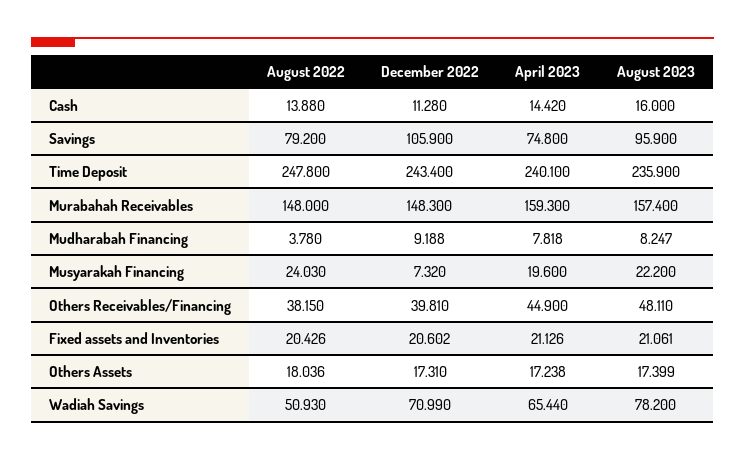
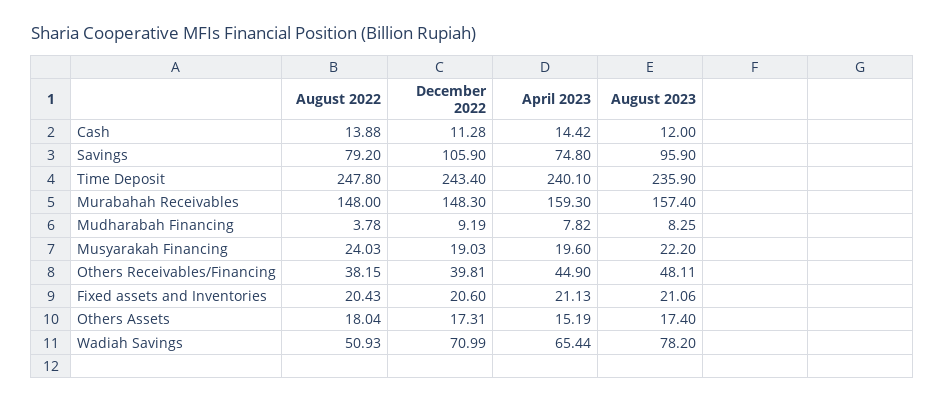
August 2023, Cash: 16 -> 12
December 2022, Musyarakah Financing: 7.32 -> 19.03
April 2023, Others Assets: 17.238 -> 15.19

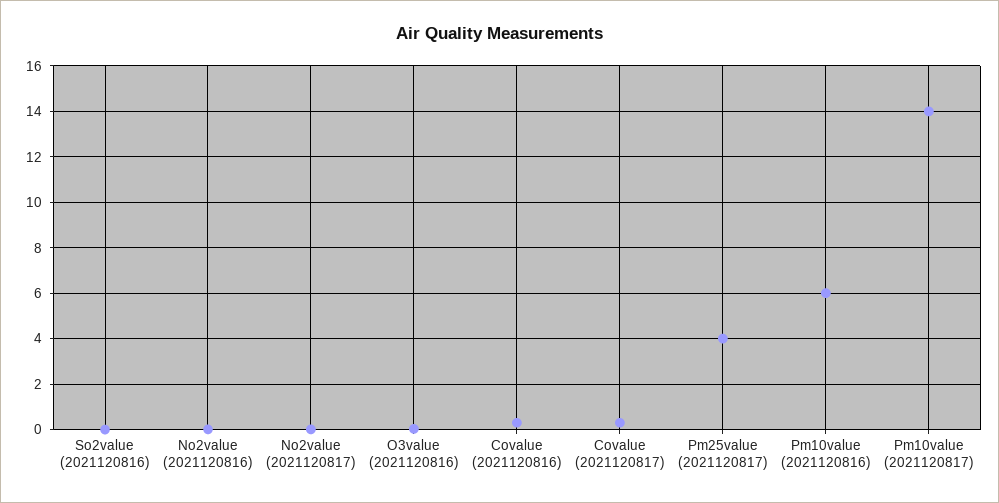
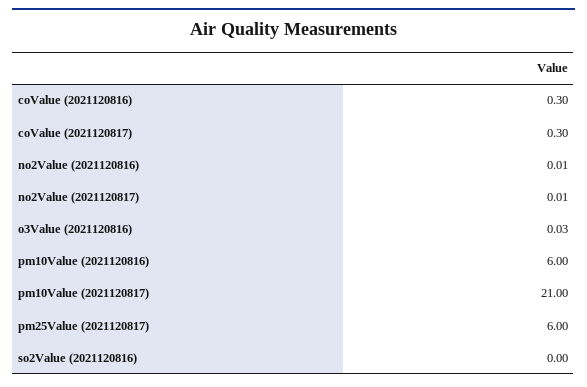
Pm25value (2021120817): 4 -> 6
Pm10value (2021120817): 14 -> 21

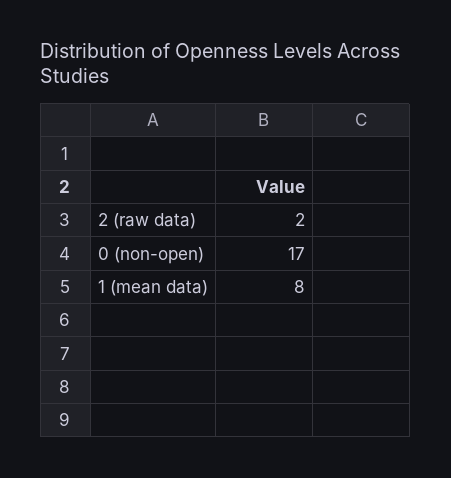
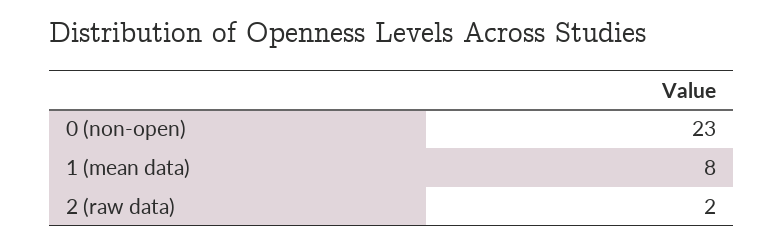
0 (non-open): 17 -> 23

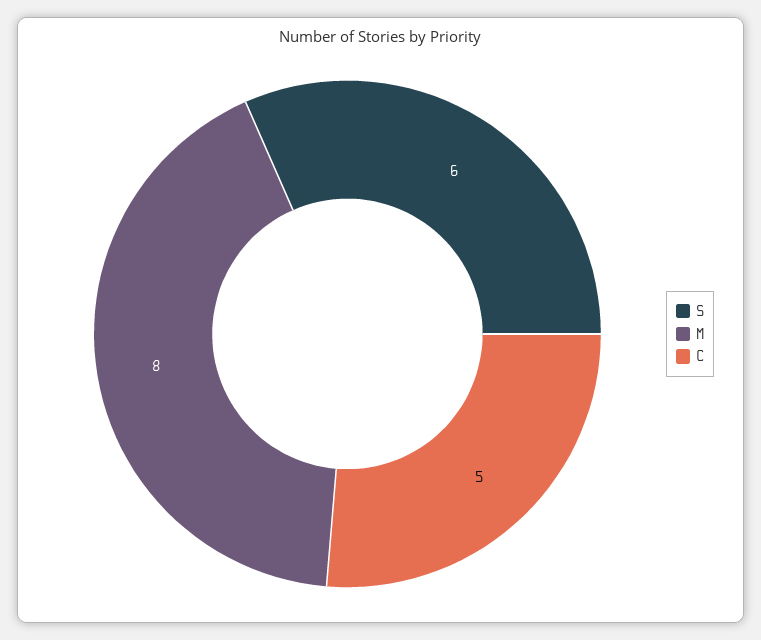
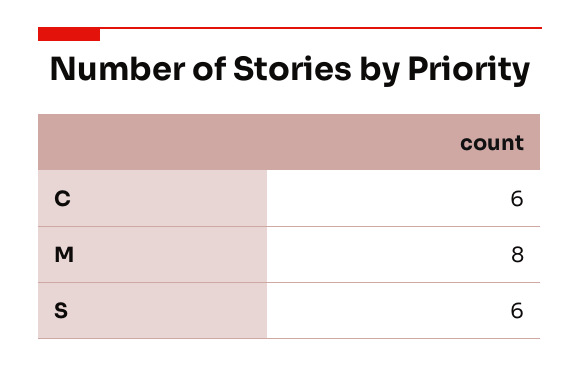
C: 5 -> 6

· · ·

Work required:
Reproduce each entry precisely. Leave the pictures out.

Finished task:
August 2023, Cash: 16 -> 12
December 2022, Musyarakah Financing: 7.32 -> 19.03
April 2023, Others Assets: 17.238 -> 15.19

Pm25value (2021120817): 4 -> 6
Pm10value (2021120817): 14 -> 21

0 (non-open): 17 -> 23

C: 5 -> 6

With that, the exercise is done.